With the Brooklyn Nets missing Brook Lopez, Avery Johnson turned to Andray Blatche to fill his comically sized shoes in the starting lineup, and it’s paid enormous dividends. In his four starts, Blatche has averaged 19 points and 11 rebounds in just 31 minutes per game on 54% shooting from the floor. He’s also picked up eight steals (four in last night’s Golden State game) while only committing five turnovers.
Andray Blatche has been a revelation, and it’s precisely because of his success that Brook Lopez can’t come back any faster. Because it’s not losing Lopez from the first unit that’s hurt the Nets — it’s losing Blatche from the second.
Similar to Lopez, Blatche plays offense to his own beat. When he faces up, there’s absolutely no predicting what he’ll try to do. In Washington that ended badly more often than not — particularly on Tuesdays — but in Brooklyn it’s paid unforseen dividends. He keeps defenders off-balance by hesitating when they think he’ll drive, and hitting when he’s got them leaning in one direction.

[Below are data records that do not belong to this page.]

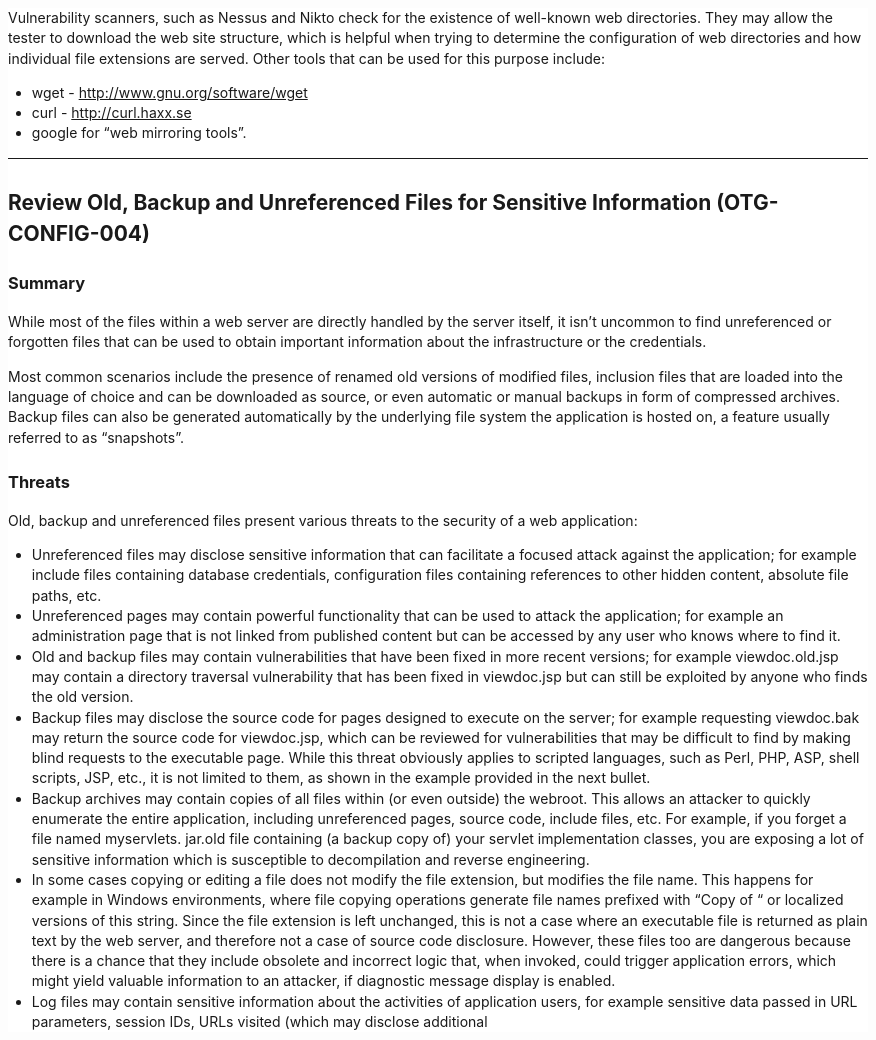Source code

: Vulnerability scanners, such as Nessus and Nikto check for the existence of well-known web directories. They may allow the tester to download the web site structure, which is helpful when trying to determine the configuration of web directories and how individual file extensions are served. Other tools that can be used for this purpose include:

- wget - http://www.gnu.org/software/wget
- curl - http://curl.haxx.se
- google for “web mirroring tools”.

---

## Review Old, Backup and Unreferenced Files for Sensitive Information (OTG-CONFIG-004)

### Summary

While most of the files within a web server are directly handled by the server itself, it isn’t uncommon to find unreferenced or forgotten files that can be used to obtain important information about the infrastructure or the credentials.

Most common scenarios include the presence of renamed old versions of modified files, inclusion files that are loaded into the language of choice and can be downloaded as source, or even automatic or manual backups in form of compressed archives. Backup files can also be generated automatically by the underlying file system the application is hosted on, a feature usually referred to as “snapshots”.

### Threats

Old, backup and unreferenced files present various threats to the security
of a web application:

- Unreferenced files may disclose sensitive information that can facilitate a focused attack against the application; for example include files containing database credentials, configuration files containing references to other hidden content, absolute file paths, etc.
- Unreferenced pages may contain powerful functionality that can be used to attack the application; for example an administration page that is not linked from published content but can be accessed by any user who knows where to find it.
- Old and backup files may contain vulnerabilities that have been fixed in more recent versions; for example viewdoc.old.jsp may contain a directory traversal vulnerability that has been fixed in viewdoc.jsp but can still be exploited by anyone who finds the old version.
- Backup files may disclose the source code for pages designed to execute on the server; for example requesting viewdoc.bak may return the source code for viewdoc.jsp, which can be reviewed for vulnerabilities that may be difficult to find by making blind requests to the executable page. While this threat obviously applies to scripted languages, such as Perl, PHP, ASP, shell scripts, JSP, etc., it is not limited to them, as shown in the example provided in the next bullet.
- Backup archives may contain copies of all files within (or even outside) the webroot. This allows an attacker to quickly enumerate the entire application, including unreferenced pages, source code, include files, etc. For example, if you forget a file named myservlets. jar.old file containing (a backup copy of) your servlet implementation classes, you are exposing a lot of sensitive information which is susceptible to decompilation and reverse engineering.
- In some cases copying or editing a file does not modify the file extension, but modifies the file name. This happens for example in Windows environments, where file copying operations generate file names prefixed with “Copy of “ or localized versions of this string. Since the file extension is left unchanged, this is not a case where an executable file is returned as plain text by the web server, and therefore not a case of source code disclosure. However, these files too are dangerous because there is a chance that they include obsolete and incorrect logic that, when invoked, could trigger application errors, which might yield valuable information to an attacker, if diagnostic message display is enabled.
- Log files may contain sensitive information about the activities of application users, for example sensitive data passed in URL parameters, session IDs, URLs visited (which may disclose additional
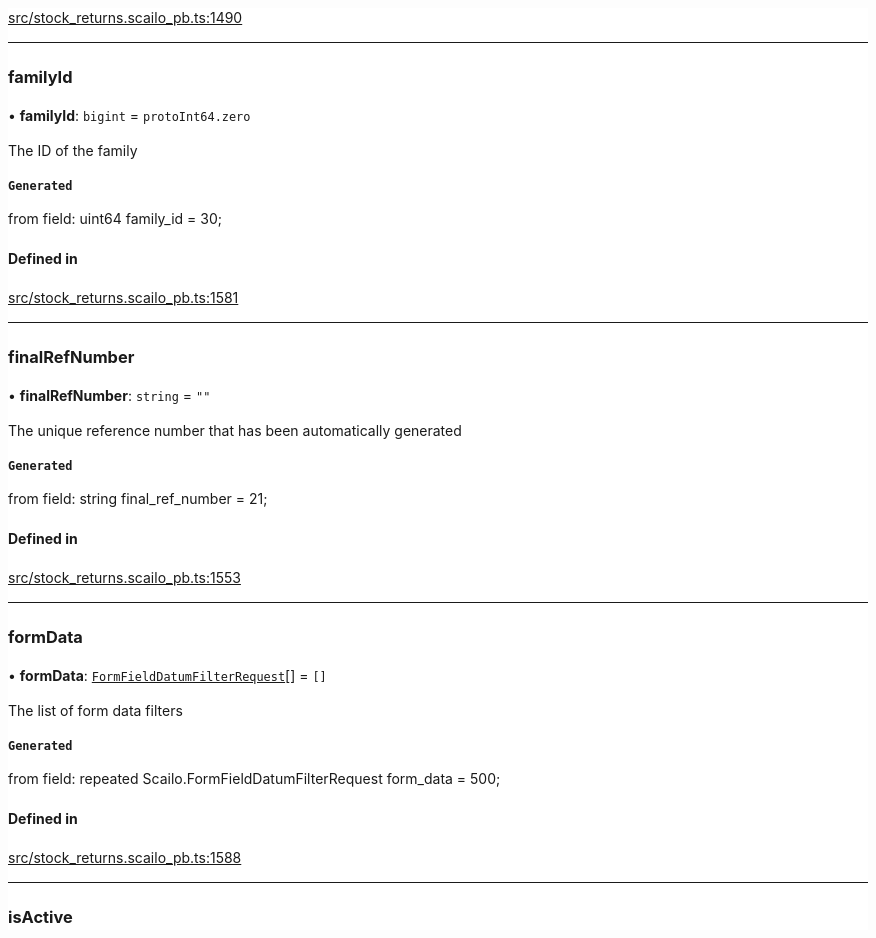 [src/stock_returns.scailo_pb.ts:1490](https://github.com/scailo/ts-sdk/blob/c10a36b57201dfa5903d4b53efa1e62aa6208936/src/stock_returns.scailo_pb.ts#L1490)

___

### familyId

• **familyId**: `bigint` = `protoInt64.zero`

The ID of the family

**`Generated`**

from field: uint64 family_id = 30;

#### Defined in

[src/stock_returns.scailo_pb.ts:1581](https://github.com/scailo/ts-sdk/blob/c10a36b57201dfa5903d4b53efa1e62aa6208936/src/stock_returns.scailo_pb.ts#L1581)

___

### finalRefNumber

• **finalRefNumber**: `string` = `""`

The unique reference number that has been automatically generated

**`Generated`**

from field: string final_ref_number = 21;

#### Defined in

[src/stock_returns.scailo_pb.ts:1553](https://github.com/scailo/ts-sdk/blob/c10a36b57201dfa5903d4b53efa1e62aa6208936/src/stock_returns.scailo_pb.ts#L1553)

___

### formData

• **formData**: [`FormFieldDatumFilterRequest`](FormFieldDatumFilterRequest.md)[] = `[]`

The list of form data filters

**`Generated`**

from field: repeated Scailo.FormFieldDatumFilterRequest form_data = 500;

#### Defined in

[src/stock_returns.scailo_pb.ts:1588](https://github.com/scailo/ts-sdk/blob/c10a36b57201dfa5903d4b53efa1e62aa6208936/src/stock_returns.scailo_pb.ts#L1588)

___

### isActive
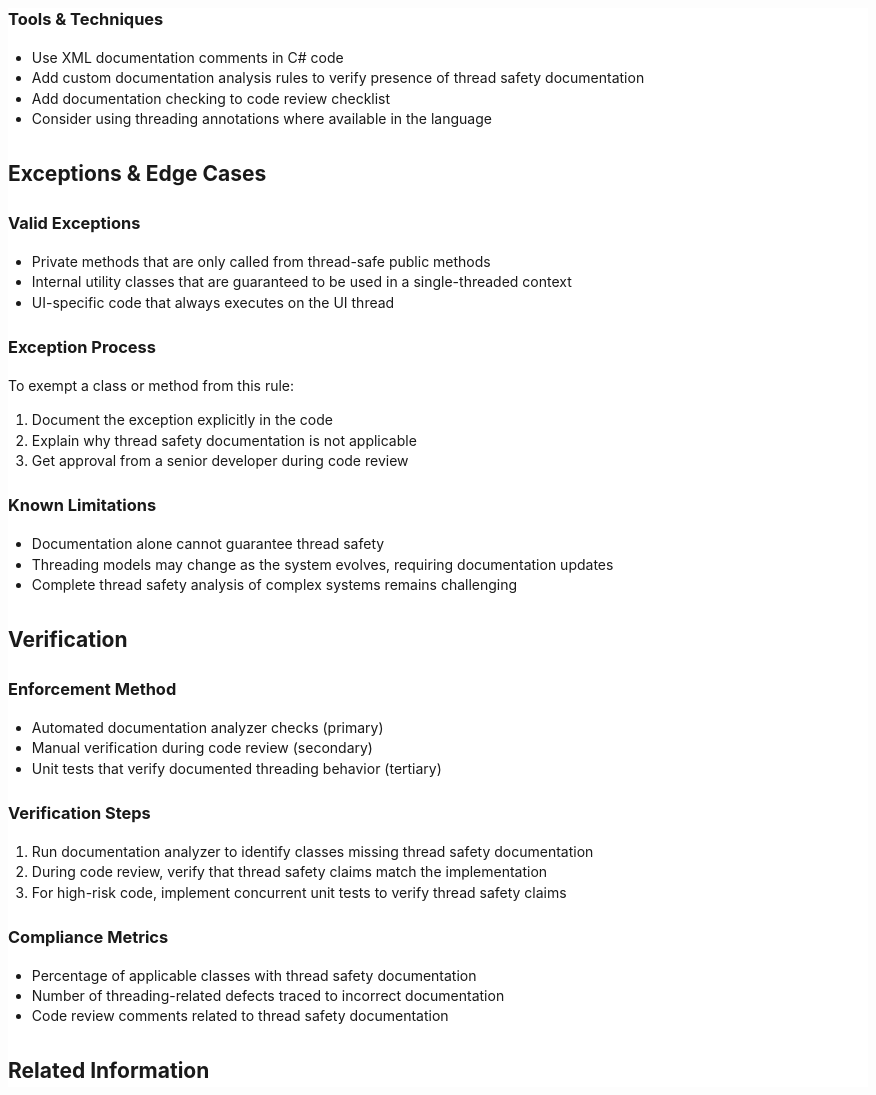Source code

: ### Tools & Techniques

- Use XML documentation comments in C# code
- Add custom documentation analysis rules to verify presence of thread safety documentation
- Add documentation checking to code review checklist
- Consider using threading annotations where available in the language

## Exceptions & Edge Cases

### Valid Exceptions

- Private methods that are only called from thread-safe public methods
- Internal utility classes that are guaranteed to be used in a single-threaded context
- UI-specific code that always executes on the UI thread

### Exception Process

To exempt a class or method from this rule:

1. Document the exception explicitly in the code
2. Explain why thread safety documentation is not applicable
3. Get approval from a senior developer during code review

### Known Limitations

- Documentation alone cannot guarantee thread safety
- Threading models may change as the system evolves, requiring documentation updates
- Complete thread safety analysis of complex systems remains challenging

## Verification

### Enforcement Method

- Automated documentation analyzer checks (primary)
- Manual verification during code review (secondary)
- Unit tests that verify documented threading behavior (tertiary)

### Verification Steps

1. Run documentation analyzer to identify classes missing thread safety documentation
2. During code review, verify that thread safety claims match the implementation
3. For high-risk code, implement concurrent unit tests to verify thread safety claims

### Compliance Metrics

- Percentage of applicable classes with thread safety documentation
- Number of threading-related defects traced to incorrect documentation
- Code review comments related to thread safety documentation

## Related Information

Even though he’s keeping opponents off-balance with a bevy of perimeter-esque moves, he’s normally got one goal: get to the rim. 35 of Blatche’s 54 field goal attempts as a starter have come in the restricted area, and 41 from within five feet. He’s shooting 61% from that range. There’s your success right there.
I’m not sure it’s a resurgence, so much as an exploration. Blatche has proven creative offensively without stretching himself (except for, uh, that time he stretched himself), and has also attacked the offensive glass with a particular intensity.
With Blatche starting for Brooklyn, the Nets are okay — they’re a -.5 per 48 minutes, which is essentially neutral, and frankly kind of impressive with two games against Miami and Oklahoma City. It’s the best plus-minus of any Nets player in the past four games, and it passes the smell test; the team does look better on both ends of the floor with Blatche in since Lopez’s injury.
Boy, does it look better. With Blatche off the floor, the Nets have fallen apart; the team is nine points per 100 possessions worse offensively and almost 14 points per 100 possessions worse defensively. They’ve grabbed just 45.5% of all available rebounds — well below the league average. In team rebounding, Blatche has been even more effective than Reggie Evans in this stretch.
Without Andray Blatche, the Bench Mob has turned into the Bench Blob. The second unit that carried the Nets with their starters out has dissipated, as Coach Johnson struggles with a constantly shuffling lineup. Outside of Evans — who missed a game — each member of the Bench Mob has a plus-minus of -11.4 or worse in the past four games, which stands in stark contrast to the previous 14 games of success.
Yes, this is me saying this, the guy that had absolutely zero interest in Zero Hero. But the facts don’t lie: Andray Blatche has been a legitimate, good starting center in these past four games. But he’s a great backup. There’s no need to rush Lopez back if he’s not ready. I just hope he’s ready soon.